TC: And then I bet their staffs dive deep to check you out.
RU: Well, yes. There are some successful companies started by two people in a garage. The partners we are working with want to know that we were farther along than that.
They expected us to have answers, to show a pathway to the market so that they could see that their efforts wouldn’t be wasted.
That’s true with any partner. Before they sign on, they want to know how much the entrepreneur knows about the market and the people who are going to buy the product. They want to know before they spend money on the technology that the entrepreneur has a good handle on what’s going on.
TC: And they want to know about the competition, too, right? Who else is doing it?
RU: Absolutely. If you are going into a market where there are five competitors that show up when the potential partner does a simple Google search, and you haven’t talked about any of them, that’s a big red flag.
TC: How do you approach a partner?

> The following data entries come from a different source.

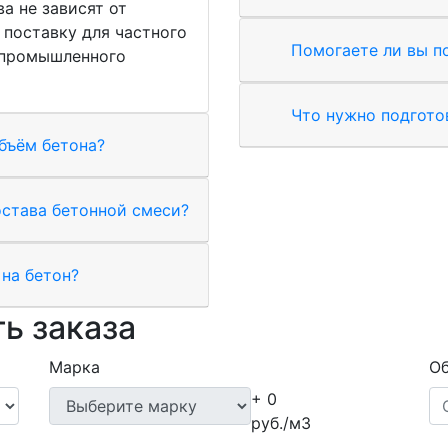
а не зависят от
поставку для частного
Помогаете ли вы п
 промышленного
Что нужно подгото
бъём бетона?
остава бетонной смеси?
на бетон?
ь заказа
Марка
Об
+ 0
руб./м3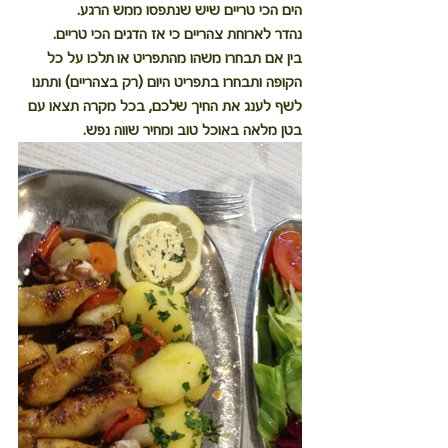
הים הכי טריים שיש שנתפסו ממש הרגע.
נהדר לארוחת צהריים כי אז הדגים הכי טריים.
בין אם תבחרו משהו מהתפריט או תלכו על כל 
הקופה ותבחרו בתפריט היום (רק בצהריים) ותתנו 
לשף לענג את החיך שלכם, בכל מקרה תצאו עם 
בטן מלאה באוכל טוב ומחיר שווה נפש.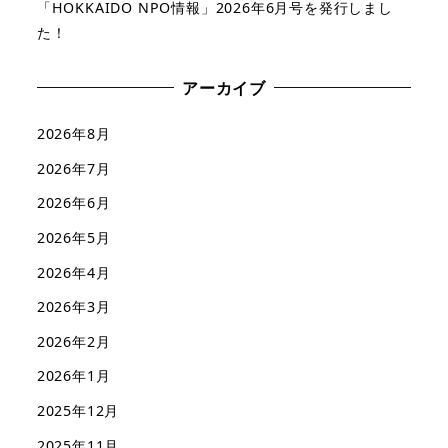
「HOKKAIDO NPO情報」2026年6月号を発行しまし
た！
アーカイブ
2026年8月
2026年7月
2026年6月
2026年5月
2026年4月
2026年3月
2026年2月
2026年1月
2025年12月
2025年11月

What do those early conversations look like?
RU: I like getting connected with a decision maker through our network (OSU, TechColumbus, current partners, etc).
After the introduction, the second step is to arrange a phone call or a time to meet. This interaction is really important: we must be very clear as to what we are doing and how it relates to the target partner’s business.

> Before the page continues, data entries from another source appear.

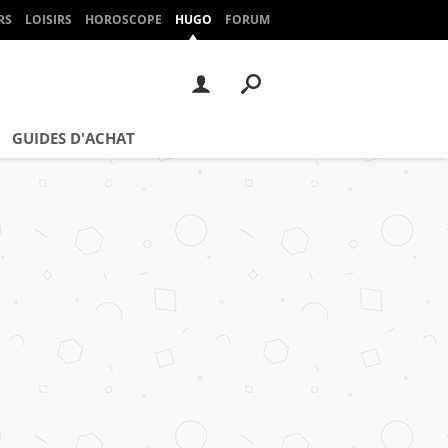
RS
LOISIRS
HOROSCOPE
HUGO
FORUM
GUIDES D'ACHAT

The third step is to take a modest approach: Ask for their help. I think decision makers get “sold” all the time. We really truly want them to be a part of our long-term success which is addressed early on by connecting the dots between our business and their business. But near term, what we are really seeking is help. I have found that people like to be helpful especially when it comes to something that may beneficial to them or their business.
After that, we listen. It’s easy to want to interrupt and interject and show how much we know, but it’s best just to be quiet and let the other person(s) talk. The amount of information you can glean is substantial. It’s amazing what we have learned from partners who are working in a different subset of the market or industry than we are working in.

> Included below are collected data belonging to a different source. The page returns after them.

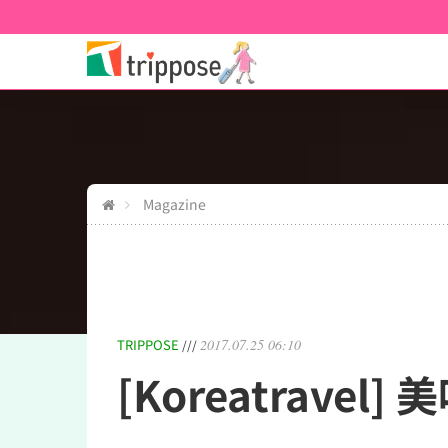
Magazine
TRIPPOSE
2017.07.25 06:10
///
[Koreatrave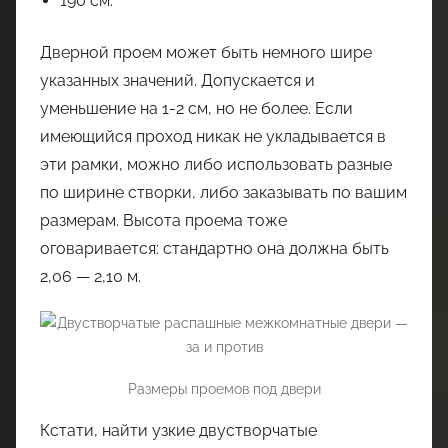
190 см.
Дверной проем может быть немного шире
указанных значений. Допускается и
уменьшение на 1-2 см, но не более. Если
имеющийся проход никак не укладывается в
эти рамки, можно либо использовать разные
по ширине створки, либо заказывать по вашим
размерам. Высота проема тоже
оговаривается: стандартно она должна быть
2,06 — 2,10 м.
Размеры проемов под двери
Кстати, найти узкие двустворчатые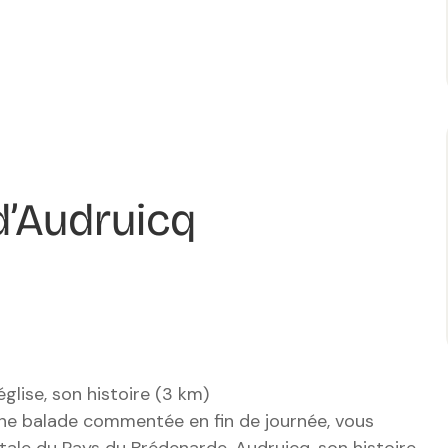
 d’Audruicq
église, son histoire (3 km)
 une balade commentée en fin de journée, vous
tale du Pays du Brédenarde, Audruicq, son histoire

TC: So strategic partnerships are a way to leverage other people’s knowledge.
RU: Absolutely. And give them the opportunity to leverage ours. For example, our valve supplier is the leader in their market space. Worthington Industries understands pressure vessels. We understand the compressor marketplace. Between the three of us, we are able to share information that otherwise wouldn’t have been shared. That’s a value add.
CT: How do you handle non-disclosures with potential partners?
RU: In any technology-laden start-up, there are two things at the heart of the business. One is the technology and the other is the market. It’s the entrepreneur’s job to match those up.
Confidentiality is important, but you can talk at a very high level with people about what you are trying to do without getting into the technology. Most businesses want to talk about the market you are going after, why that market, how are you going to penetrate, who are the competitors, etc. These are successful business people and they are smart, so expect tough questions. They wouldn’t be in the positions they are in otherwise.
Eventually we put some sort of two-way non-disclosure agreement in place, but we don’t lead with that.
TC: It’s been our experience that there are a lot of folks out there who are rooting for entrepreneurs to succeed.
RU: I think that is another reason why I have found success working with strategic partners. A lot of people I speak with have expressed the desire to start their own business or work within a start-up. But for one reason or other—financial or career or something else—they haven’t.
I think that sometimes working with a company like Simple-Fill scratches that itch for people. And that’s pretty cool. It’s all about collaboration and building relationships. We’ve always said that the best thing that will ever come out of Simple-Fill are the friends we make along the way.
* Simple-Fill and the team of original inventors are commercializing technology spun out from The Ohio State University’s Center for Automotive Research CAR to reliably and affordably compress natural gas.